◆ Action item: Reproduce the rows verbatim, starting at the beginning of the rows and ending with the line that contains "配置。虽然核心的求解逻辑（C++代码）是静态的，但", with both ends included. Leave the pictures out of the answer.

═══ Data records ═══

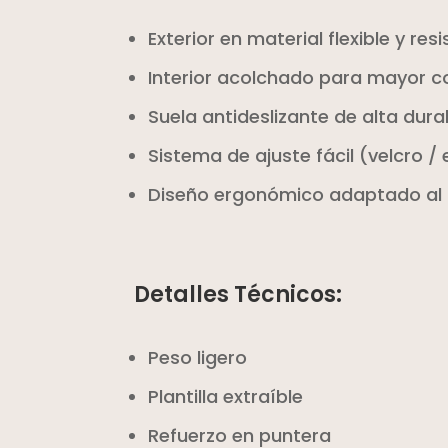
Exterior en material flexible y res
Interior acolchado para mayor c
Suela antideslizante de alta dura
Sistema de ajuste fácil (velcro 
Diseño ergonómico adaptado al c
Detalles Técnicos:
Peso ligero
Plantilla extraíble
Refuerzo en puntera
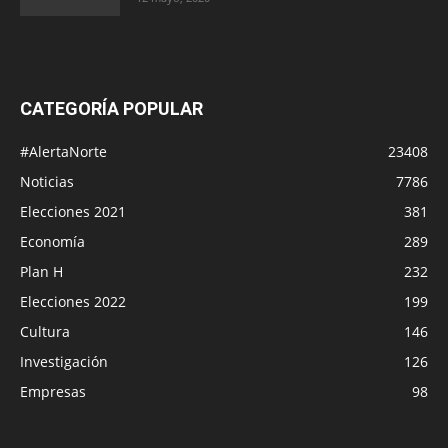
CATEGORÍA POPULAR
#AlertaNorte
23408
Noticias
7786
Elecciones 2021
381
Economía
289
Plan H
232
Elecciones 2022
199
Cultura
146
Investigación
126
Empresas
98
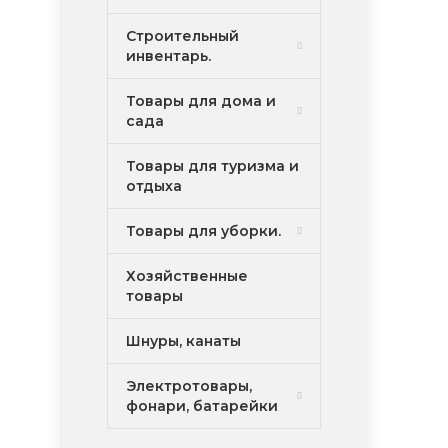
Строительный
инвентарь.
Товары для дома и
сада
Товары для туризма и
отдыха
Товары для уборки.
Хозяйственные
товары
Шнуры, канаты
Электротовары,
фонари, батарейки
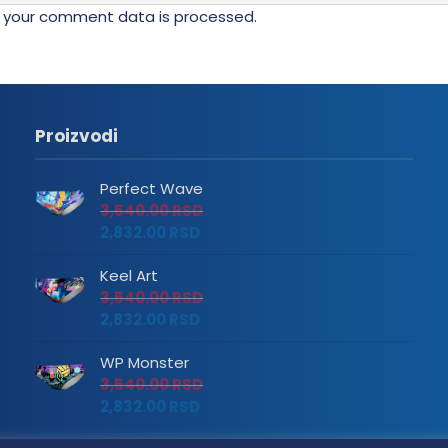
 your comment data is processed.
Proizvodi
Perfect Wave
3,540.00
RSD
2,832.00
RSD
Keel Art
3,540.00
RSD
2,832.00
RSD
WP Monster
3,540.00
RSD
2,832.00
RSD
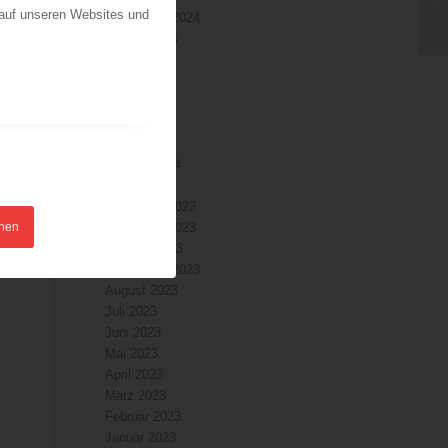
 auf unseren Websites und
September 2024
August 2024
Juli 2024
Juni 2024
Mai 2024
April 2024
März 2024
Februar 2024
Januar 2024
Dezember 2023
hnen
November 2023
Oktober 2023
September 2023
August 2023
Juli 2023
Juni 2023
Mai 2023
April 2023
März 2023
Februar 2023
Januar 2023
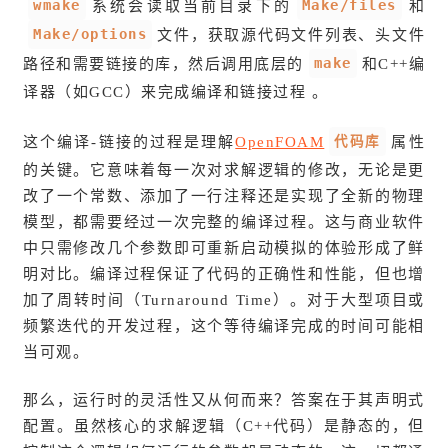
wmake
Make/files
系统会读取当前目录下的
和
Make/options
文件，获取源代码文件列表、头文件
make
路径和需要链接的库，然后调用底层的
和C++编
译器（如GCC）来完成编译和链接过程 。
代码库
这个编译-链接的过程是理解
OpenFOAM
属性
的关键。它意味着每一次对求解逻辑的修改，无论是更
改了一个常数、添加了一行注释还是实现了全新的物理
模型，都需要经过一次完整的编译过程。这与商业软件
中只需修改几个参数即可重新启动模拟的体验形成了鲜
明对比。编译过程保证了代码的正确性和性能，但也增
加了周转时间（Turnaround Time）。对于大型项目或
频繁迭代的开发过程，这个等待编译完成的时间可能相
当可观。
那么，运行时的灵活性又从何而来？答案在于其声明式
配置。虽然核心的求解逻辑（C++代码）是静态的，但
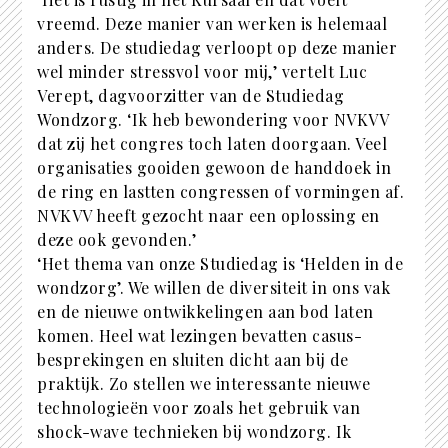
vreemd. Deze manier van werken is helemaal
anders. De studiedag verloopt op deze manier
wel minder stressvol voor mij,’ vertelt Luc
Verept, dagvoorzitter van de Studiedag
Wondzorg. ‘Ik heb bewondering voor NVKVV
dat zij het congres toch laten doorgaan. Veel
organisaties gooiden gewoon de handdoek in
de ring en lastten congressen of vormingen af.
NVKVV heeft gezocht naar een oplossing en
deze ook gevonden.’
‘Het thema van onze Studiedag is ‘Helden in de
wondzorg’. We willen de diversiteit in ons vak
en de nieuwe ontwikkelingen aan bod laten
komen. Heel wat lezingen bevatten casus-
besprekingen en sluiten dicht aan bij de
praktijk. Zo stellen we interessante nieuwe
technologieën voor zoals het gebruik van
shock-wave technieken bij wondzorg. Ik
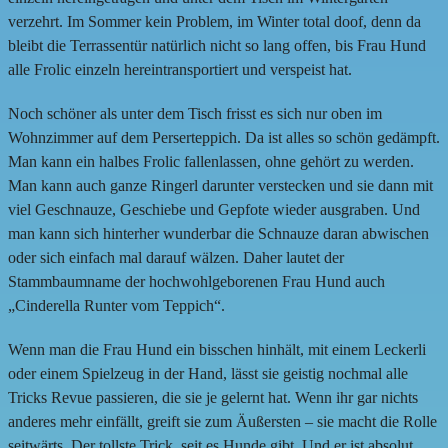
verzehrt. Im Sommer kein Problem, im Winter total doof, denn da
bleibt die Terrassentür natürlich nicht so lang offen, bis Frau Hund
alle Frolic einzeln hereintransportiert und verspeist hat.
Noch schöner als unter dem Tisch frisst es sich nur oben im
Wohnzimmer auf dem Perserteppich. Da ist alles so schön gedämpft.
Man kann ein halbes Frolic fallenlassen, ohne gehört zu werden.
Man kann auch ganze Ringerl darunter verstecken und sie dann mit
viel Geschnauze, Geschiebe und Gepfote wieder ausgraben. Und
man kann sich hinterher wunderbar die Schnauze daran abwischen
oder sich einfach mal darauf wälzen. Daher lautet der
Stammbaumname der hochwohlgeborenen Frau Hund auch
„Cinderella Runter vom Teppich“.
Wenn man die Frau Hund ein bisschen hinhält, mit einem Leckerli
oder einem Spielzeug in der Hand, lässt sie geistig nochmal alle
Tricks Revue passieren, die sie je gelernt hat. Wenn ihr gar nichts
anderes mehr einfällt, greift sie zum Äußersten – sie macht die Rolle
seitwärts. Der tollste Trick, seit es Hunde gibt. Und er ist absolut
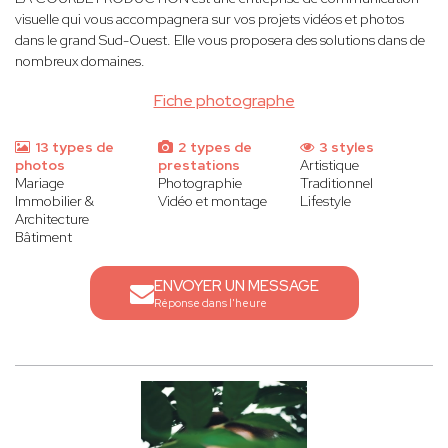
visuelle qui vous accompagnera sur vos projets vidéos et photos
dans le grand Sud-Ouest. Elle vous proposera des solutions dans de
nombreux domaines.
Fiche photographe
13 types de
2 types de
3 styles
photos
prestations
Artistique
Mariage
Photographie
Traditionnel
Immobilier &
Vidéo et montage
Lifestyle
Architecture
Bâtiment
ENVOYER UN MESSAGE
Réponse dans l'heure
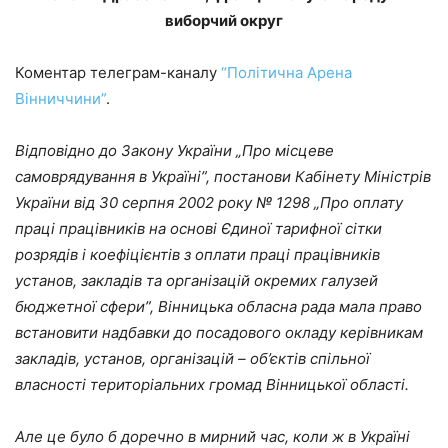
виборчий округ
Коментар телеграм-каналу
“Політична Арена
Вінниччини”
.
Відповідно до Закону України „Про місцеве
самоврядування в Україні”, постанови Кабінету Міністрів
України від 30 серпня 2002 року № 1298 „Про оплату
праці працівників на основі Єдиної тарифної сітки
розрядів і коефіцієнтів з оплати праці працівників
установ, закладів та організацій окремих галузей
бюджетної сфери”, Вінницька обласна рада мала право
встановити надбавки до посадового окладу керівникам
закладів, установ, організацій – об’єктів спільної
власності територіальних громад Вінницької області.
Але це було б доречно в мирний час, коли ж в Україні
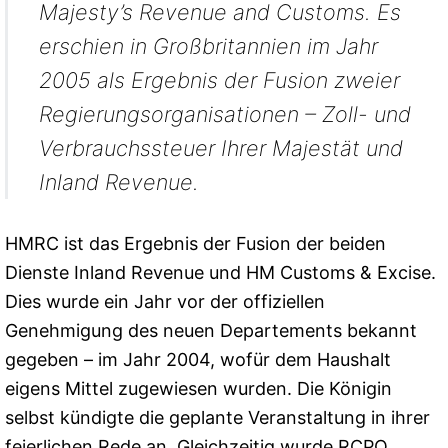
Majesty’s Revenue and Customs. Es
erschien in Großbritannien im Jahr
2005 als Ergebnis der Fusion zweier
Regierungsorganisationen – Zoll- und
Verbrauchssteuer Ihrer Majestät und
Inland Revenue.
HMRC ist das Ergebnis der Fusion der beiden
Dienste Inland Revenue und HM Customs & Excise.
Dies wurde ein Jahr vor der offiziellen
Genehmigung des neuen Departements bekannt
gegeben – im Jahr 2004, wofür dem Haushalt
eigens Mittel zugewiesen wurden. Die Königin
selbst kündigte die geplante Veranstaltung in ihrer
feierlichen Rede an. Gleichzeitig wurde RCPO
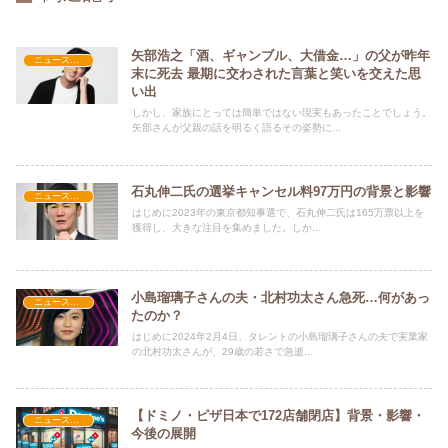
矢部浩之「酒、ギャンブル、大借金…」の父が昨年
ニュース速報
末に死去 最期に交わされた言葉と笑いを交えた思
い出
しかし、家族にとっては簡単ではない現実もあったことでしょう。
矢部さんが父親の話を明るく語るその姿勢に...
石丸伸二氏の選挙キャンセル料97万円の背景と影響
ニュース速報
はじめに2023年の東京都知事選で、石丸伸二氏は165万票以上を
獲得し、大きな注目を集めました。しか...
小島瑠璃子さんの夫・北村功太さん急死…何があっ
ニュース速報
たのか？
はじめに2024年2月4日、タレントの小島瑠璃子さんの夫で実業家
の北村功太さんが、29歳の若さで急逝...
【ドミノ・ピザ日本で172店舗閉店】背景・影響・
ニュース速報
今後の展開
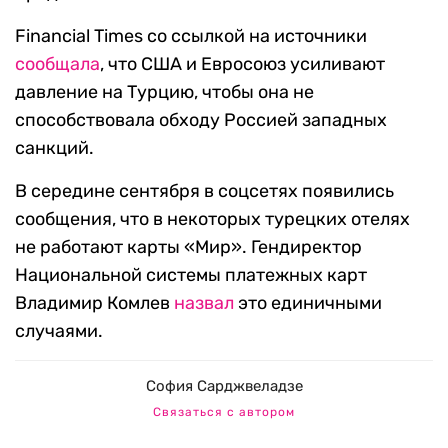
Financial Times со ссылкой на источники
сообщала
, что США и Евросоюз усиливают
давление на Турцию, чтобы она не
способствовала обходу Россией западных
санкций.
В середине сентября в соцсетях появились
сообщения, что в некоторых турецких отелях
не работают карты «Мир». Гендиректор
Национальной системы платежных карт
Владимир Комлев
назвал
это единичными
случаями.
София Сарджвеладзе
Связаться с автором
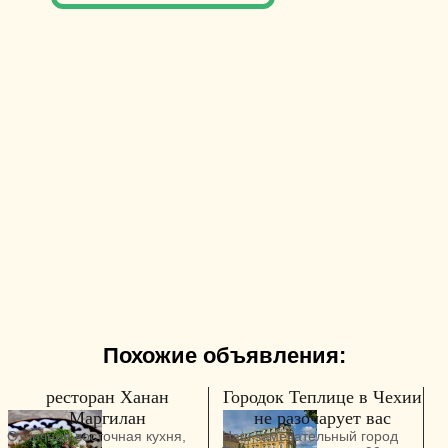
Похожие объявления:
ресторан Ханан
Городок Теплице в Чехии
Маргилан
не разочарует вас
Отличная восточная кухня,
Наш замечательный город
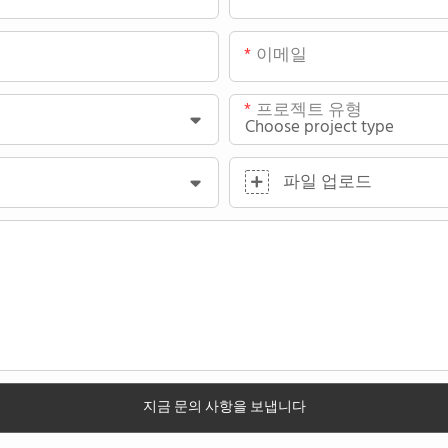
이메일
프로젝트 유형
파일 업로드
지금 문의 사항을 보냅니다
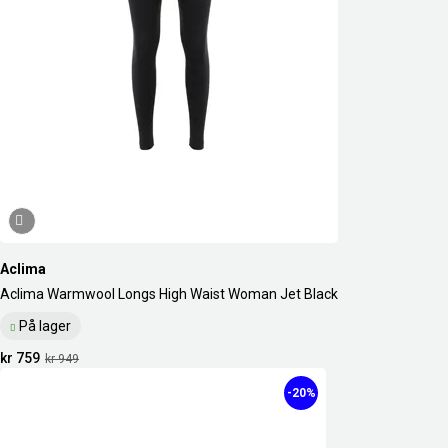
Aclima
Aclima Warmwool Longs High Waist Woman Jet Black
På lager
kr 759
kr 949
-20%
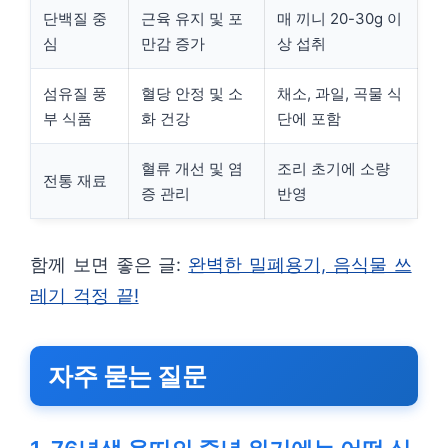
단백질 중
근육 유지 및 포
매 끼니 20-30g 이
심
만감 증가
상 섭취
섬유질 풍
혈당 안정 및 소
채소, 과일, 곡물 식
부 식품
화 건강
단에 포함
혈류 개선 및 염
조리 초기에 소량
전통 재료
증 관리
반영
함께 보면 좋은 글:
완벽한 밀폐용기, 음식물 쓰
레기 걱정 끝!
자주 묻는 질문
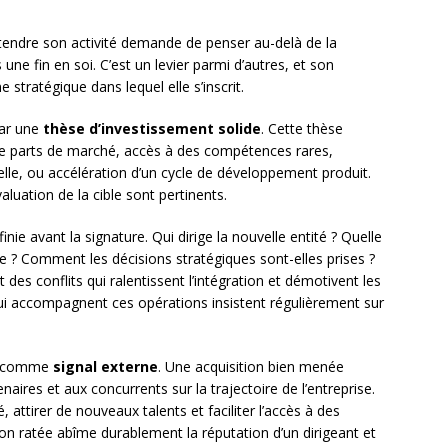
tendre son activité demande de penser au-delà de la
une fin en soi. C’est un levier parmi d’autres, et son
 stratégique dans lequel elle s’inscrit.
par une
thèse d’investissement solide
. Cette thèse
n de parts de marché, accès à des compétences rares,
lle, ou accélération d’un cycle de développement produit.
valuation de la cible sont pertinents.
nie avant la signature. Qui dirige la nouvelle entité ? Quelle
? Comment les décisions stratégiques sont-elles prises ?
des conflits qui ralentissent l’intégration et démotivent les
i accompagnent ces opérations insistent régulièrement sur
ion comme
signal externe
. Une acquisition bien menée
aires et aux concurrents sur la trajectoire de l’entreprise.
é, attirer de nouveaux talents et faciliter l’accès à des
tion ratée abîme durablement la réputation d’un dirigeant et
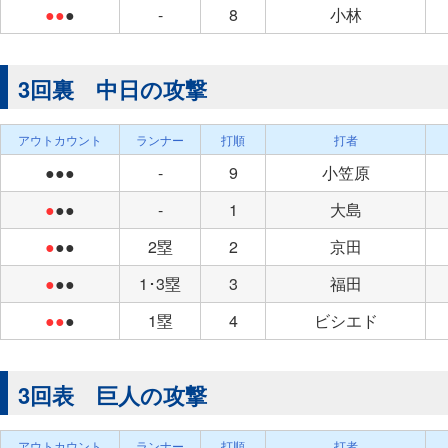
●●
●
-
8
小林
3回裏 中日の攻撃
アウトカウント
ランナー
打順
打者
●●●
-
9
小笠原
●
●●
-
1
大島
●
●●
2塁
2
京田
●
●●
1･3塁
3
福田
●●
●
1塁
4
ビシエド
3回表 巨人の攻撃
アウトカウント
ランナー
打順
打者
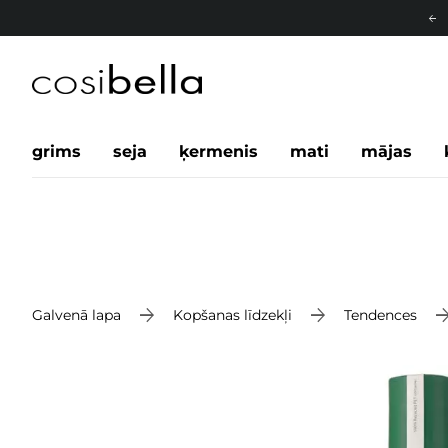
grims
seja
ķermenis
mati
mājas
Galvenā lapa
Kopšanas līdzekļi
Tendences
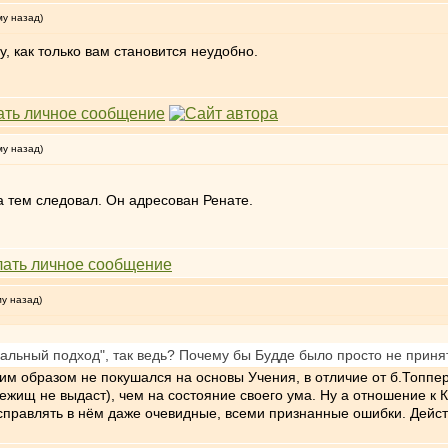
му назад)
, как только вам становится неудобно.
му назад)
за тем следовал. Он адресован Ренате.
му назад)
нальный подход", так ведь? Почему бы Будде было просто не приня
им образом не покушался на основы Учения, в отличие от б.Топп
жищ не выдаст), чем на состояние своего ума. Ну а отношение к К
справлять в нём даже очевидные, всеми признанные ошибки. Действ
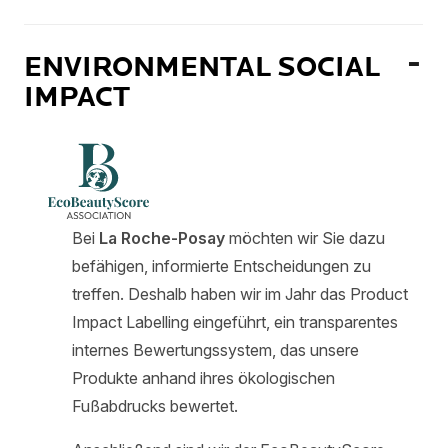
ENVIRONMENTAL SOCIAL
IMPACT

═══

◆ Problem solution:
Exterior en material flexible y res
Interior acolchado para mayor c
Suela antideslizante de alta dura
Sistema de ajuste fácil (velcro 
Diseño ergonómico adaptado al c
Detalles Técnicos:
Peso ligero
Plantilla extraíble
Refuerzo en puntera
CATEGORÍA POPULAR
#AlertaNorte
23408
Noticias
7786
Elecciones 2021
381
Economía
289
Plan H
232
Elecciones 2022
199
Cultura
146
Investigación
126
Empresas
98
Строительный
инвентарь.
Товары для дома и
сада
Товары для туризма и
отдыха
Товары для уборки.
Хозяйственные
товары
Шнуры, канаты
Электротовары,
фонари, батарейки
 your comment data is processed.
Proizvodi
Perfect Wave
3,540.00
RSD
2,832.00
RSD
Keel Art
3,540.00
RSD
2,832.00
RSD
WP Monster
3,540.00
RSD
2,832.00
RSD
 auf unseren Websites und
September 2024
August 2024
Juli 2024
Juni 2024
Mai 2024
April 2024
März 2024
Februar 2024
Januar 2024
Dezember 2023
hnen
November 2023
Oktober 2023
September 2023
August 2023
Juli 2023
Juni 2023
Mai 2023
April 2023
März 2023
Februar 2023
Januar 2023
wmake
Make/files
系统会读取当前目录下的
和
Make/options
文件，获取源代码文件列表、头文件
make
路径和需要链接的库，然后调用底层的
和C++编
译器（如GCC）来完成编译和链接过程 。
代码库
这个编译-链接的过程是理解
OpenFOAM
属性
的关键。它意味着每一次对求解逻辑的修改，无论是更
改了一个常数、添加了一行注释还是实现了全新的物理
模型，都需要经过一次完整的编译过程。这与商业软件
中只需修改几个参数即可重新启动模拟的体验形成了鲜
明对比。编译过程保证了代码的正确性和性能，但也增
加了周转时间（Turnaround Time）。对于大型项目或
频繁迭代的开发过程，这个等待编译完成的时间可能相
当可观。
那么，运行时的灵活性又从何而来？答案在于其声明式
配置。虽然核心的求解逻辑（C++代码）是静态的，但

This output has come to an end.